Le Paralimpiadi sono lo Tsunami culturale che ci serve
Tra qualche ora si apriranno ufficialmente le Paralimpiadi di Tokyo 2021, alla loro 16ima edizione. Quando ne parlo, mi piace spesso ricordarne la straordinaria storia.
L’idea nasce dalle intuizioni di Ludwig Guttmann, un neurologo inglese che si occupò dei reduci della Seconda Guerra Mondiale che avevano avuto lesioni alla colonna vertebrale e che per questo non potevano più camminare; decise di proporre loro lo sport come metodo di terapia, sia fisica che psicologica, e nel 1948 organizzò i Giochi di Stoke Mandeville, in contemporanea con le Olimpiadi di quell’anno, a cui parteciparono atleti in sedia a rotelle. Nell’edizione dei Giochi del 1952 parteciparono atleti con disabilità diverse ed anche di origine olandese; è così che negli anni nacque il movimento paralimpico e la competizione divenne un evento sportivo internazionale.

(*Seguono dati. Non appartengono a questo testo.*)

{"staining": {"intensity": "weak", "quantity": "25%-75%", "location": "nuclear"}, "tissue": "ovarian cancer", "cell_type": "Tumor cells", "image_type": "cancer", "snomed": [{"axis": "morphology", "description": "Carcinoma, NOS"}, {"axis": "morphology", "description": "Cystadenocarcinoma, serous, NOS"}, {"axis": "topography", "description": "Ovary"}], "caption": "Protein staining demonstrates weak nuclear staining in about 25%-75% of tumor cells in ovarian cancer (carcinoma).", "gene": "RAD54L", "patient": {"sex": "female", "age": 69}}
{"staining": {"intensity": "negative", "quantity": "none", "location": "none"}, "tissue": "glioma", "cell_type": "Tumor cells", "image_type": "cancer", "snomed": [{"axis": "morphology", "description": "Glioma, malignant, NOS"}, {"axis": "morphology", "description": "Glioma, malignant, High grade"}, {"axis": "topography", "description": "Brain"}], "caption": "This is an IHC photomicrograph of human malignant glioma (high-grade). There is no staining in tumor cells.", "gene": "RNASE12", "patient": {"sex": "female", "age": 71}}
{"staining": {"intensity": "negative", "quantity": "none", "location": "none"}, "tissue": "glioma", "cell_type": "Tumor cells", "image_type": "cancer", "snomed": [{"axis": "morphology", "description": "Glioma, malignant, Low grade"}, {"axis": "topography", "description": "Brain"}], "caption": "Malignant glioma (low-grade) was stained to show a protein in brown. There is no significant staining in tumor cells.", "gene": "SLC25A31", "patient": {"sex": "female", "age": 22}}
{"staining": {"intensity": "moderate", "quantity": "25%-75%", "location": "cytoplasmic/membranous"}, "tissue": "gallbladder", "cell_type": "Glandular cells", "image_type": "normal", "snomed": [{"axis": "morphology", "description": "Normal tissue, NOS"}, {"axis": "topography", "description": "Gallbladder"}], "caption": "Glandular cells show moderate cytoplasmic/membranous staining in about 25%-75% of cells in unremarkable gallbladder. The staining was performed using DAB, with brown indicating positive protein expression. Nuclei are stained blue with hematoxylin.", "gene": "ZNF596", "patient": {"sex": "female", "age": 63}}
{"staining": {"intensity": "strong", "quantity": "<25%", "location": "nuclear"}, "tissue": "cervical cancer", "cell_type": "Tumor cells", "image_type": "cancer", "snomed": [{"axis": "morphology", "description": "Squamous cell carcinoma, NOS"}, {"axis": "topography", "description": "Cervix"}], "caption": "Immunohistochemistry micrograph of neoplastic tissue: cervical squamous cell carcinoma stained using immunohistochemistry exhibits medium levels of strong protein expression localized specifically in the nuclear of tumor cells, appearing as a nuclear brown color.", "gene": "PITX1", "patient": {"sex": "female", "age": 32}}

In Italia il movimento, nato al CPO di Ostia grazie all’impegno del medico Antonio Maglio, sta vedendo negli ultimi anni una crescita esponenziale che ci permette di partecipare a #tokyo2020 con una delle delegazioni più numerosa di sempre, formata da 115 fra atlete e atleti.
Le Paralimpiadi oggi possono rappresentare un vero e proprio tsunami culturale! Attraverso le loro prestazioni, infatti, le atlete e gli atleti ci fanno osservare le cose da un’altra prospettiva, facendoci percepire la disabilità non come sinonimo di mancanza di dinamismo o di debolezza, ma come una forza: la forza di voler superare i limiti e realizzare performance sportive di alto livello. Ed è proprio coltivando questa nuova prospettiva che si possono cambiare le cose, iniziando a pensare alle città, ai servizi e allo sport non più per categorie (disabili e normodotati) ma accessibili a tutti.
E allora in bocca al lupo alla nostra grande delegazione di azzurri!